-- Document segment --
Shepherd isn’t used to being harassed—he’s six feet tall, and strong, weighing more than 200 pounds. So he turned back around and kept walking. But the shouting followed him, growing louder, closer, more aggressive. Shepherd’s annoyance turned to agitation—he turned around, telling the man to fuck off, to get away from him. Dismounting from his bike, the man walked towards Shepherd.

“I had about five seconds to either fight or flight. And I sized him up and I realized, well, I can run from this man, but he has a bike and he’s just going to chase me down. Or I can stand my ground.”

So he did. The man lunged at Shepherd, still shouting slurs, and a fight ensued—Shepherd hitting back with his umbrella, calling for help, asking passersby on the trail to intervene. No one did. The fight wasn’t longer than five minutes, though in the moment, “it felt like it was going on forever.” It was only after Shepherd was able to punch the man in the face, drawing blood, that the two separated.

Shepherd knew he needed to call the police. What had happened, he was realizing, could very well be considered a hate crime. He could see, to his confusion, that the man was already dialling 911. The two men, just a few yards apart, each called the police.

Ten minutes went by, and firefighters arrived, checking them both for injuries. Another 25 minutes passed with no sign of the police. Without a word, the man who assaulted him got on his bike and rode away. The firefighters told Shepherd that judging from the amount of time that had passed, it was unlikely anyone was coming. They told him to go home.

Shepherd waited on the trail another 20 minutes while his friend brought him a new shirt—his had been torn up during the fight—and in all that time, the police never arrived. To this day, they haven’t followed up, despite Shepherd’s cousin tagging the Toronto Police Service (TPS) Twitter account in a widely-circulated thread about the incident.

“This is our taxpayers’ dollars at work,” Shepherd says. “It’s disheartening, it’s upsetting, and it doesn’t make sense. Why are we putting so much money and trust into a system that continuously fails, over and over and over again?”

That failure is systemic. A June report by Toronto’s Auditor General found that TPS’s response time to a Priority 1 emergency—the most urgent calls they receive, involving existing or imminent harm, like a shooting, ongoing assault, break-in, or a person with a weapon—has averaged between 15 and 20 minutes for the past five years. Priority 2, in which the threat of loss of life or injury is still imminent, has an average response time of between 40 and 50 minutes. The target response times for these calls, set by the Toronto police themselves, is 6 minutes, a goal the police are failing to meet in the vast majority of cases. And the wait times only grow from there, reaching 300 minutes or more on less urgent calls.

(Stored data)
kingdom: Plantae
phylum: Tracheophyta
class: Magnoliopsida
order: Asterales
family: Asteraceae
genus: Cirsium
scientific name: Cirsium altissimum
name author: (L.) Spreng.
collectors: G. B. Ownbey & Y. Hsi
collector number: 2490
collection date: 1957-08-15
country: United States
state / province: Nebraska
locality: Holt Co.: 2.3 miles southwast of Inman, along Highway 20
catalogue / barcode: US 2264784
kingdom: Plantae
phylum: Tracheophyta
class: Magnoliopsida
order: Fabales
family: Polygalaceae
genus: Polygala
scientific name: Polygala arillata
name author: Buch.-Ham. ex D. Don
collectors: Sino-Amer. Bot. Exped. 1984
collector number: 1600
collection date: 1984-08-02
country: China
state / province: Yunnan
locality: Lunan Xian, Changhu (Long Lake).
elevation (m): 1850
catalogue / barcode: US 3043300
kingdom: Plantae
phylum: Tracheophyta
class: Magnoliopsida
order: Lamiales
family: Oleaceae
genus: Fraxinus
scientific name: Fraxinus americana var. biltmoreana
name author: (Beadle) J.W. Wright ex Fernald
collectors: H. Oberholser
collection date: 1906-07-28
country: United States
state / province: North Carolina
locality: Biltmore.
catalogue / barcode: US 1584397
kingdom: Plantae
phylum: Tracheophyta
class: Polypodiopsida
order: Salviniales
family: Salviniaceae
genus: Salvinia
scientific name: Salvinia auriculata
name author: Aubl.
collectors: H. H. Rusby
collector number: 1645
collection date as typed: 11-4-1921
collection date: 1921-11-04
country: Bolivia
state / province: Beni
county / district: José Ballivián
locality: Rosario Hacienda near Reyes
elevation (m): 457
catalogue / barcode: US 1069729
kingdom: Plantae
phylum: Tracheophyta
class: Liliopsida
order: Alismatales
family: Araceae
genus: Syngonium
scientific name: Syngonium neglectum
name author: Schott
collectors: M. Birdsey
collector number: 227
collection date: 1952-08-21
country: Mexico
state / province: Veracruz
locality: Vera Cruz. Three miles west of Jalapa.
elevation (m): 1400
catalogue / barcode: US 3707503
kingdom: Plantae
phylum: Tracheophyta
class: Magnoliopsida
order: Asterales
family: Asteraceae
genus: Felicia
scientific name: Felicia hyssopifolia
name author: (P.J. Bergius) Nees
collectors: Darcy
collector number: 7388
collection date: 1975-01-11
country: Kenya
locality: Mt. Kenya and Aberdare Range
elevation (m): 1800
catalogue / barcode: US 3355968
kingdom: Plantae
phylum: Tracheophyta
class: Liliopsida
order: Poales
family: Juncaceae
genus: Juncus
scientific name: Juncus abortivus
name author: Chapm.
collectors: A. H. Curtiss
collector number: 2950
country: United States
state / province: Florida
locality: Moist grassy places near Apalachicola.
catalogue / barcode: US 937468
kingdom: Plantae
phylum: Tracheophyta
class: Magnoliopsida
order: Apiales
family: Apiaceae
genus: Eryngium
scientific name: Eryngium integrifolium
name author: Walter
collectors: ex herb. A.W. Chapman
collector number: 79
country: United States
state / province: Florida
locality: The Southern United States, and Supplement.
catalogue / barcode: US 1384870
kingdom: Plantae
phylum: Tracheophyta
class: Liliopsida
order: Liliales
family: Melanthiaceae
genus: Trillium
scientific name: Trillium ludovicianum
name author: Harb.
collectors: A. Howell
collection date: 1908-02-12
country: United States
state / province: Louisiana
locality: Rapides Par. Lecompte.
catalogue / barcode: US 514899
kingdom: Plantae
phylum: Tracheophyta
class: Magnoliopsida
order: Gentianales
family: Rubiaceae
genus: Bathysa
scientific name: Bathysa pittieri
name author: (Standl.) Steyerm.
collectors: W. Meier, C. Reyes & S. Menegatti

-- Exercise aim --
Can you continue the article about Shepherd's assault and Toronto police response times from its last sentence? This material was drawn from a separate source.

-- Your response --
The police are one of the most heavily funded public services in Toronto, taking up a mammoth $1.1 billion in 2022, consistently hovering around one-tenth of the city’s total operating budget in recent years. On an average Toronto property tax bill, more money is directed towards Toronto’s policing budget than any other single line item. Why, then, are they failing in one of their fundamental responsibilities—to respond when people need them?

The failure is the result of a series of cascading crises: a lack of adequate social services, public over-reliance on the police, the inequitable and skewed priorities of law enforcement, and the unwillingness of city council to divert funding to where it could do more good. The TPS police budget costs the city a lot—and the inefficacy of the police force is costing Toronto residents even more.

When you call the police, you expect them to answer—it’s the first thing many people are taught about emergency response. But more and more people in the city are finding otherwise. The Local spoke with Torontonians who have been left waiting hours during potentially life-altering events like break-ins, assaults, domestic disputes, overdoses, and mental health crises.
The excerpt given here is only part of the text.